> [Task to carry out] Copy each line exactly, starting with the one that contains "Rendered at 1241 by 1754 pixels." and stopping after the last line of the material below, with nothing else.

> [Material for this exercise]
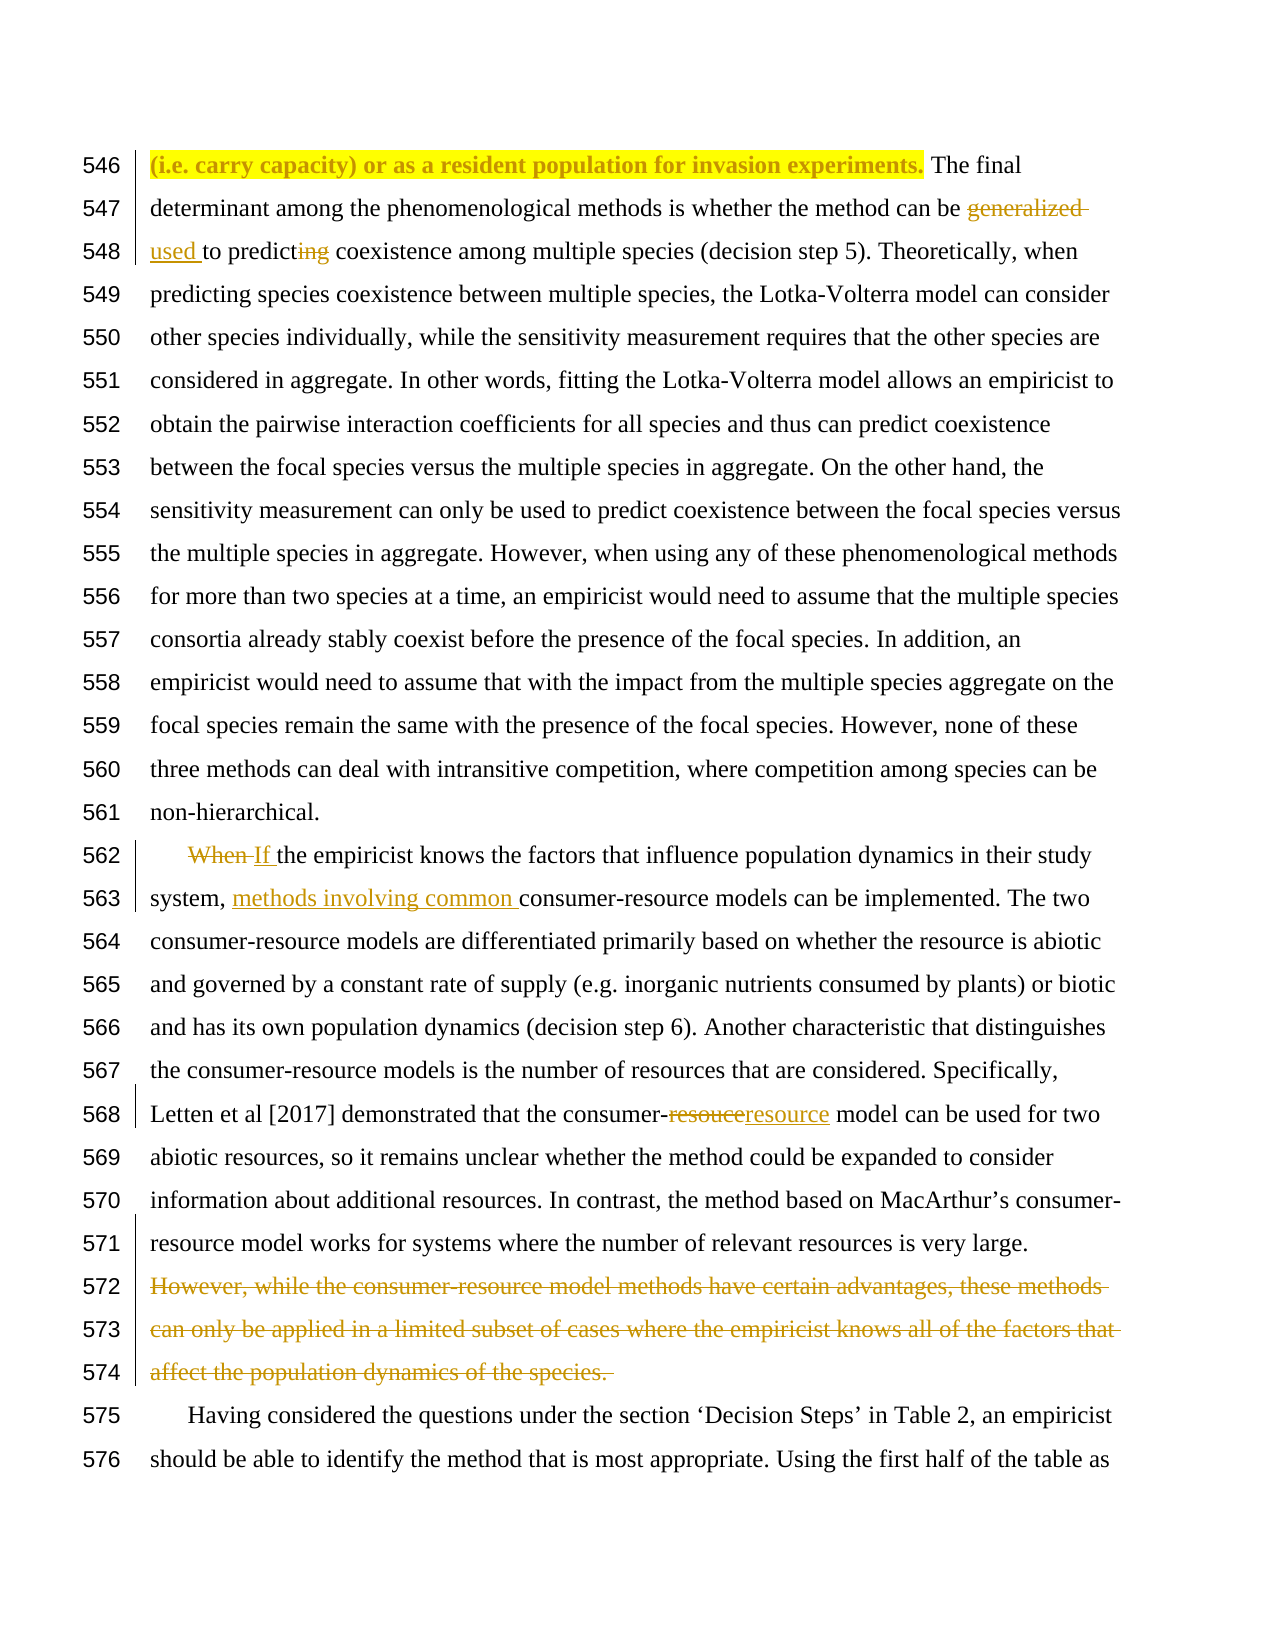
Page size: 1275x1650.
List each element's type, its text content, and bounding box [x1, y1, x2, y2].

text the empiricist knows the factors that influence population dynamics in their study system, consumer-resource models can be implemented. The two consumer-resource models are differentiated primarily based on whether the resource is abiotic and governed by a constant rate of supply (e.g. inorganic nutrients consumed by plants) or biotic and has its own population dynamics (decision step 6). Another characteristic that distinguishes the consumer-resource models is the number of resources that are considered. Specifically, Letten et al [2017] demonstrated that the consumer- model can be used for two abiotic resources, so it remains unclear whether the method could be expanded to consider information about additional resources. In contrast, the method based on MacArthur’s consumer-resource model works for systems where the number of relevant resources is very large. [150, 840, 1125, 1386]
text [150, 1401, 1125, 1472]
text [150, 150, 1125, 826]
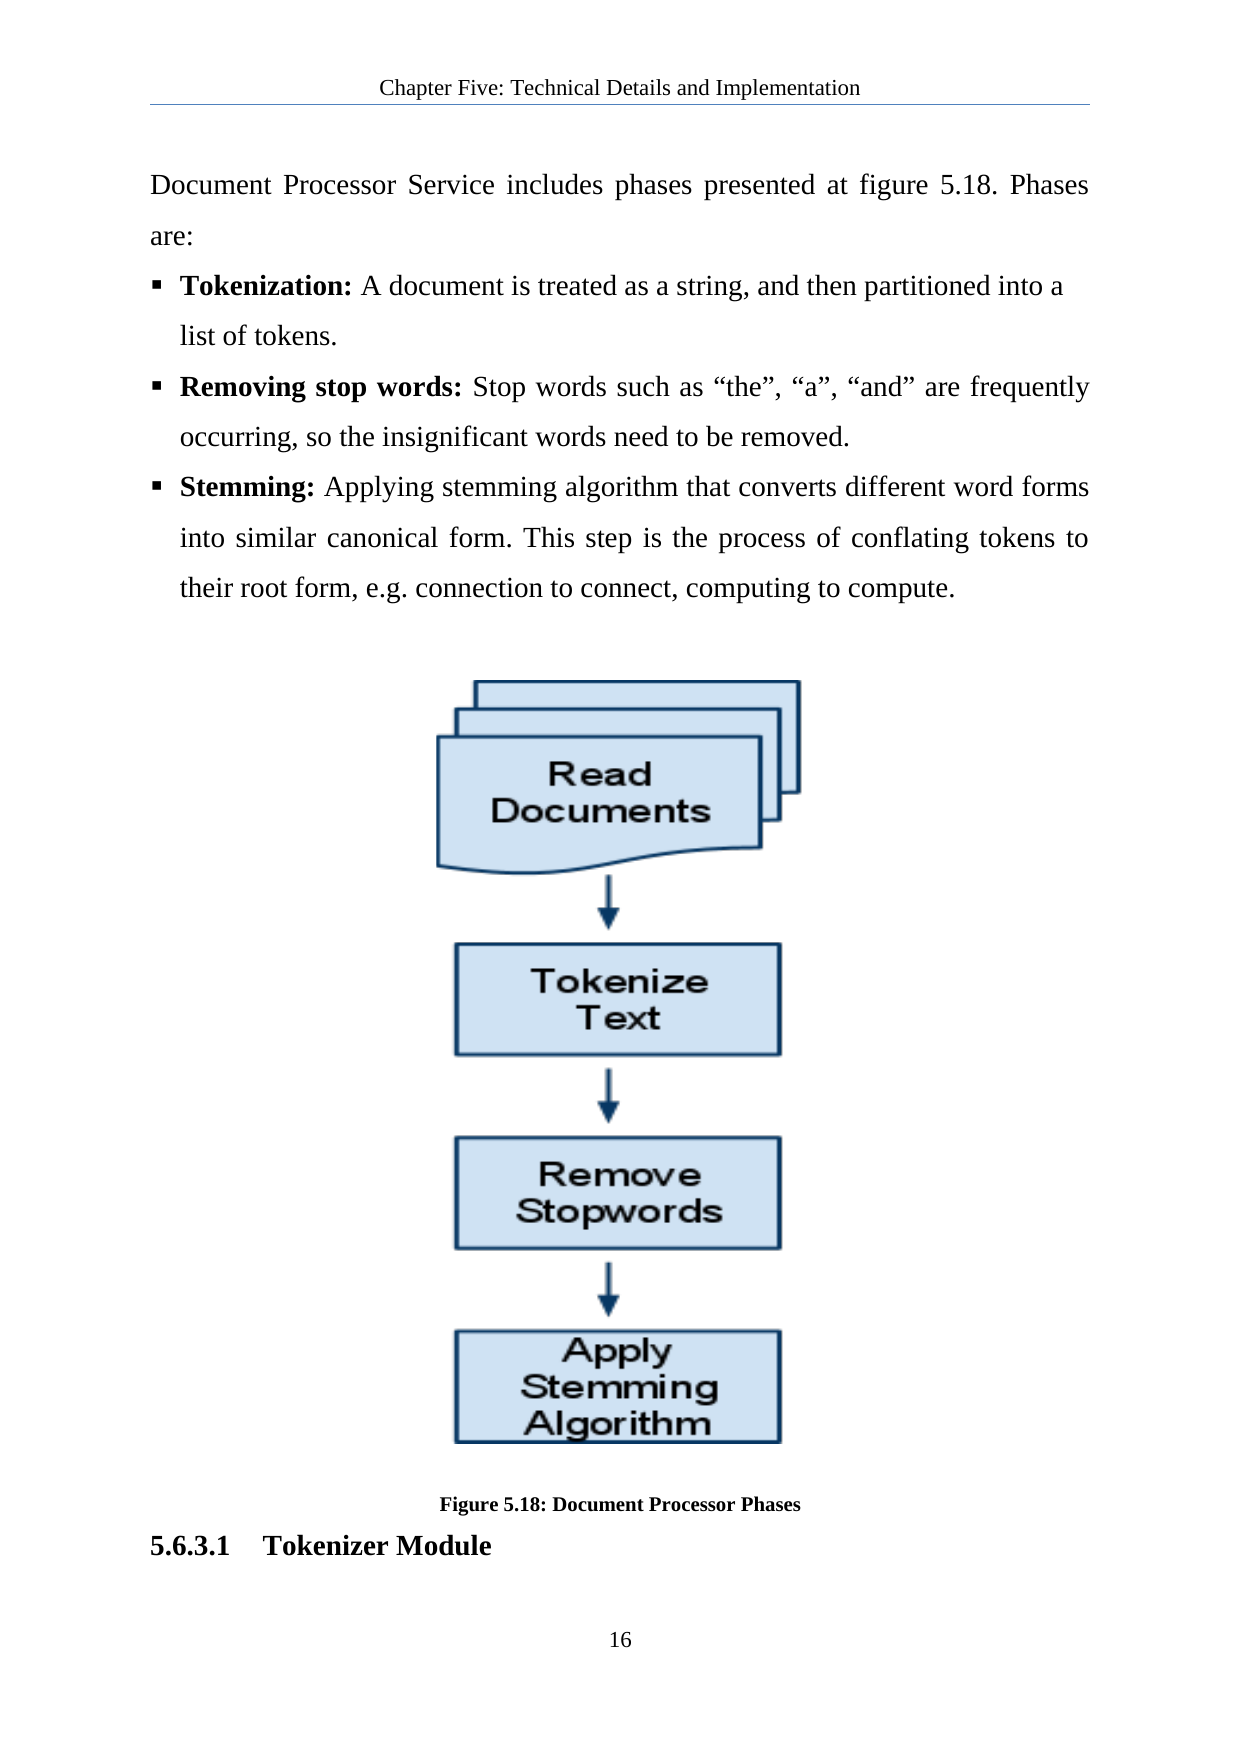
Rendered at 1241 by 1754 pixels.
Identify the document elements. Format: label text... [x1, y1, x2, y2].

> [Output for this exercise]
Rendered at 1241 by 1754 pixels.
Identify the document elements. Format: label text... [x1, y1, x2, y2].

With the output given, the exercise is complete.